Sembra una bestemmia oggi, proprio oggi. Eppure non erano pochi a descriverlo come “il nuovo Senna“. Perchè quando a 18 anni, 7 mesi e 15 giorni conquisti un Gran Premio di Formula Uno — nessuno mai più giovane di lui sul gradino più alto del podio — obiettivamente qualche numero nel tuo DNA devi comunque avercelo. Ma i campioni, e non parlo soltanto di quelli che fanno breccia nel cuore degli appassionati ma, obiettivamente, di quelli che vincono, non sono mai soltanto talento. È sempre una questione di lavoro e mentalità, di spirito e atteggiamento. Quell’atteggiamento che, al momento, è il grande abisso che separa Max Verstappen dalla fibra genuina del campione. Per chiarezza di argomento occorre specificare che qui non si stia parlando di carattere o personalità, fattori altrettanto discutibili ma non qui, bensì del modo di approcciarsi alla competizione e dei comportamenti che da questo scaturiscono.
Il piccolo imperatore
A volerne ricostruire una genealogia, emerge un dato essenziale: Verstappen è stato un eletto.
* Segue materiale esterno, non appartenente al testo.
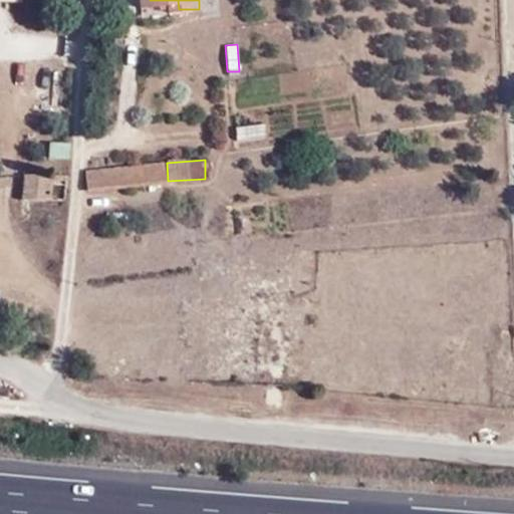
[(168,181),(167,163),(84,172),(86,190),(168,181)]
Un privilegiato di come, forse, nella classe regina non se ne son mai visti: il piccolo imperatore scovato dalla Red Bull, che lo coltiva in tutti gli agi e gli concede un ingresso nel Circus dalla porta principale. Attorno a Max, due costanti: un peso e un contrappeso che miscelandosi hanno finito per gettare ombra sulle sue cristalline qualità. Da un lato una pioggia di responsabilità, gli oneri insomma di chi stringe tra le mani un bolide dal valore milionario; dall’altro un mare d’ovatta pronto ad assorbire l’acqua piovana dei dubbi, dei problemi, delle critiche e dei polveroni. Max è e deve essere impeccabile, protetto ad ogni costo dalla famiglia biologica o da quella motoristica, la Red Bull per l’appunto. È difficile dire dove inizi l’una e finisca l’altra.
Verstappen: i 20 anni di un pilota maturo
Cresciuto in questo ambiente — non è una giustificazione, sottolineo — è difficile auspicarsi un miglioramento o perlomeno un cambiamento della sua condotta in pista, se ad ogni errore, ogni passo falso, c’è qualcuno a prenderne le difese (con una efficacissima macchina mediatica) o a farlo sentire nel giusto. Come ho già ribadito più e più volte, non è un caso che dove c’è incidente ci sia Verstappen. Volendo anche escludere qualsiasi concorso di colpa del belga dall’uno o l’altro episodio, rimane la grande e grottesca continuità con cui si mette nei guai. Talvolta qualche controcanto ha cercato di spezzare una lancia a suo favore invocando una certa “inesperienza” o “immaturità”, incrociando piuttosto pericolosamente il profilo anagrafico con quello sportivo attraverso un’argomento basato su valori umani. Niente di più sbagliato: Max Verstappen ha disputato, al momento, 64 Gran Premi, vincendone 3 e centrando 11 podi. Ci sono piloti, e del passato e del presente, che questo palmares se lo sognano. Per affrontare con oggettività il problema “Versbatten” è doveroso tenere in considerazione che abbiamo a che fare con un pilota maturo, il quale sicuramente potrà evolversi e piegarsi, ma fatto e finito.
Tirando le somme
Per quanto sia brutto ammetterlo: dovremmo farci l’abitudine. Verstappen ha tradito le speranze di assistere ad un fenomeno dalla faccia pulita e il cuore grande, l’idea di un nuovo Senna che potesse animare indistintamente gli animi degli appassionati, l’illusione del “campione di tutti” che facesse applaudire i tifosi di ogni scuderia. E fa male perchè la facilità con cui dribbla le critiche e scarica le sue responsabilità, l’incauta leggerezza con cui trasforma uno stile di guida aggressivo in uno incosciente — e talvolta, apparentemente, stupido — sembrano qualità costruite dalle circostanze piuttosto che dall’individuo. Un po’ come un bambino viziato.